STRING_SPLIT needs "RemoveEmptyEntries" option, like String.Split in .NET
The new STRING_SPLIT built-in function is missing a feature that is available in its .NET counter-part: the option to "RemoveEmptyEntries" (as found in the StringSplitOptions enum). While it is possible to remove empty string entries after-the-fact, if the Connect Suggestion to add the Item Number is ever implemented ( https://connect.microsoft.com/SQLServer/Feedback/Details/2433171 ), then this suggestion is even more pertinent because wanting to remove empty entries would then still require a CTE, removing the benefit of having the built-in Item Number field:
;WITH split AS
SELECT vals.value, ROW_NUMBER() OVER (ORDER BY (SELECT NULL)) AS [ItemNum]
FROM STRING_SPLIT(@InputString, ',') vals
WHERE vals.value <> ''
String.Split ( https://msdn.microsoft.com/en-us/library/tabh47cf.aspx )
StringSplitOptions ( https://msdn.microsoft.com/en-us/library/system.stringsplitoptions.aspx )
Upvotes: 3<=-=Mar 12 2016 12:29PM=-=>
I would like to suggest an alternative:
Add a few more result columns, one of which can easily be filtered on to remove empty-input entries.
1. Ordinal position in input
2. String position in input
3. Length of item in input
The length can easily be filtered on with a where clause and opens other applications.
I prefer this over complicating the function arguments to fit every conceivable scenario.
The listed columns are no overhead for any splitter function as they are part of its normal operation, just no exposed to T-SQL at this moment.
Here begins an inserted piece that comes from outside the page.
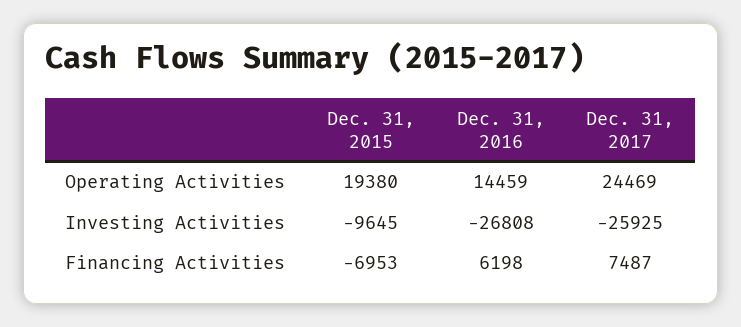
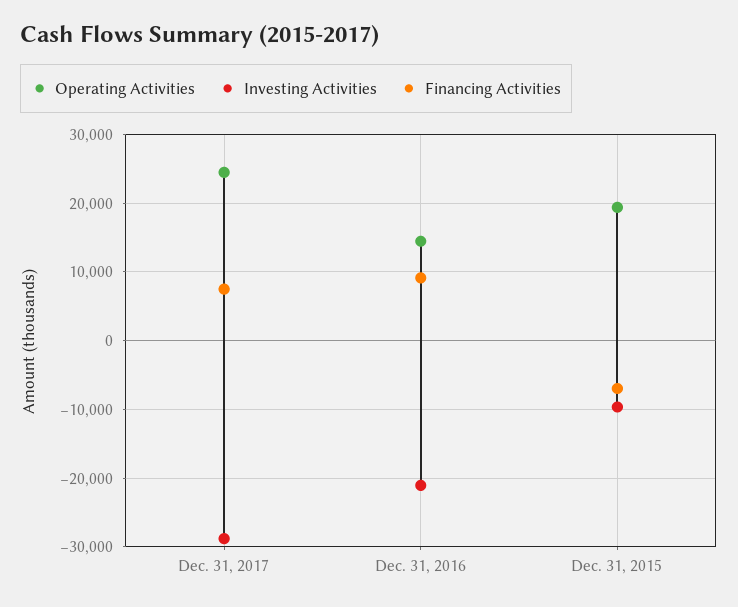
Investing Activities, Dec. 31, 2016: -26808 -> -21000
Investing Activities, Dec. 31, 2017: -25925 -> -29000
Financing Activities, Dec. 31, 2016: 6198 -> 9000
Whenever the optimized detects certain result columns are not used, it is normal operation to not include them in intermediate results and thus are no overhead at all.
Peter, while I like the idea of those additional columns, their existence is unrelated to the issue presented here:
1) There is no need to filter on length as one can already filter on "WHERE value <> ’’; " (as shown in my example in the Description above).
2) The issue here is not that it is difficult to remove the empty entries after the fact, but that if the Ordinal Position field is ever added, then removing the empty entries after the fact will leave gaps in those ordinal positions.
3) The request is for an optional parameter, not a required parameter. This would allow anyone to simply pass in just the two current input parameters and never even know that there was another option. This is currently done in many built-in T-SQL functions (e.g. the “style” parameter in the CONVERT function, the “database_id” parameter in the OBJECT_NAME function, the “start_location” parameter in the CHARINDEX function, etc).
4) On a very minor level, it keeps the API consistent with .NET, similar to how the FORMAT function was handled.